The United States, said Dastmalchian, has "in turn tried to provide intelligence and security backing, while Israel has simply followed its own interests in all this."
Furthermore, it seems unlikely Iran's Supreme Leader Ali Khamenei will tolerate, even in this weak period of his leadership, the kingdom's rising power in the region and beyond, and especially its financial clout. He is usually disparaging when he speaks of Riyadh's princely rulers. In 2017, he compared them to "dairy cows," saying, "the idiots think that by giving money and aid, they can attract the goodwill of Islam's enemies."

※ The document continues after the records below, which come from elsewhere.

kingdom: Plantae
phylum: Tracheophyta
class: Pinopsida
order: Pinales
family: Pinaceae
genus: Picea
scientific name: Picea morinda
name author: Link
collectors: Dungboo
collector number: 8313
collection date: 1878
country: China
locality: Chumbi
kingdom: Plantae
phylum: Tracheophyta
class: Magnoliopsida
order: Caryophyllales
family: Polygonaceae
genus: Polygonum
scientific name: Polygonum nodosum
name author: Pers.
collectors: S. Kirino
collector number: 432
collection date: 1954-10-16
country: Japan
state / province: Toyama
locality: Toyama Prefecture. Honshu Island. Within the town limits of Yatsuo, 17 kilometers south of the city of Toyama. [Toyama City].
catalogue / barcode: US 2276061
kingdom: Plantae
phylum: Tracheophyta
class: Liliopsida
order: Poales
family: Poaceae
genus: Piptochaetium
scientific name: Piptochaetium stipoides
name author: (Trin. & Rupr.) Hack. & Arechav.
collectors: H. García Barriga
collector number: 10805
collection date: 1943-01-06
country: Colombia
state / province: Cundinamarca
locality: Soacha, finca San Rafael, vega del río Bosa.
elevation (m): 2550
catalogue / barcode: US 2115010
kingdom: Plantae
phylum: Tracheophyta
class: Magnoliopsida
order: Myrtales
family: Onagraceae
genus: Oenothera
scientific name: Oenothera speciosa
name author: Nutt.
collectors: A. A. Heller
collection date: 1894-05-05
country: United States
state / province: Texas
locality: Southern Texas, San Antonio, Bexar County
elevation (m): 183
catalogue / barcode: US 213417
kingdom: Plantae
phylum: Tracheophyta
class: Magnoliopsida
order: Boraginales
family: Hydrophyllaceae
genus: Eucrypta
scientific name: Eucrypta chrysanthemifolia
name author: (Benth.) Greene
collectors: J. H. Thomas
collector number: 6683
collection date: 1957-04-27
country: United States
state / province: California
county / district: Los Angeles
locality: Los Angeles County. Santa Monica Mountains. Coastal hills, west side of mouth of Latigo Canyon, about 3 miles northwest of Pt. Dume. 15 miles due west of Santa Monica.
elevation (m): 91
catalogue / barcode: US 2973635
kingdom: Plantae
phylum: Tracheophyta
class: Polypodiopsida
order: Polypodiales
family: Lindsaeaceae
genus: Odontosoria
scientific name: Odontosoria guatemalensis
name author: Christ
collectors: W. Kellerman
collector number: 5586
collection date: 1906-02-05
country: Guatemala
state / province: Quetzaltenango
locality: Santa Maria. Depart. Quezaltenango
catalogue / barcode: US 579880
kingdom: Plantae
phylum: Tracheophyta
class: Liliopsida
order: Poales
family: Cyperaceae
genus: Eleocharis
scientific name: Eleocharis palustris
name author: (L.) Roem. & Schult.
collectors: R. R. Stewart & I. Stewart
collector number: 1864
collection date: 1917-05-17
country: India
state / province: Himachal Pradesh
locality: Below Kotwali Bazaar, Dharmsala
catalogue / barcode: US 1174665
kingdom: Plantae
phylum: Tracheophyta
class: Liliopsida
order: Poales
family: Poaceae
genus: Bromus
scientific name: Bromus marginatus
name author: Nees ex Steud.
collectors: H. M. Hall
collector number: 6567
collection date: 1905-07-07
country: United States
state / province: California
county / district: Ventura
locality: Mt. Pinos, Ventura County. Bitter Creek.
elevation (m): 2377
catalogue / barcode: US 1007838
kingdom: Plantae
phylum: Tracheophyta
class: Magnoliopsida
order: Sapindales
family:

Iranian regime officials are hopeful of moving toward better diplomatic ties and a reopening of embassies. Yet the balance of power between the sides began to change in Riyadh's favor years ago. For the kingdom's power has shifted from relying mostly on arms, to economic and political clout. The countries might have had peaceful relations before in considerably quieter, and more equitable, conditions than today's acute clash of interests.
If nuclear talks break down, Iran's regime may become more aggressive.
Beyond this, the Abraham Accord or reconciliation of Arab states and Israel has been possible thanks to the green light that the Saudis gave their regional partners, and it is a considerable political and ideological defeat for the Islamic Republic.
Assuming all Houthis follow Tehran's instructions — and they may not — improved ties may curb attacks on Saudi interests and aid its economy. Tehran will also benefit from no longer having to support them. Unlike Iran's regime, the Saudis are not pressed for cash or resources and could even offer the Houthis a better deal. Presently, they may consider it more convenient to keep the softer approach toward Tehran.
For if nuclear talks with the West break down, Iran's regime may become more aggressive, and as experience has shown, tensions often prompt a renewal of missile or drone attacks on the Saudis, on tankers and on foreign shipping. Riyadh must have a way of keeping the Tehran regime quiet, in a distinctly unquiet time.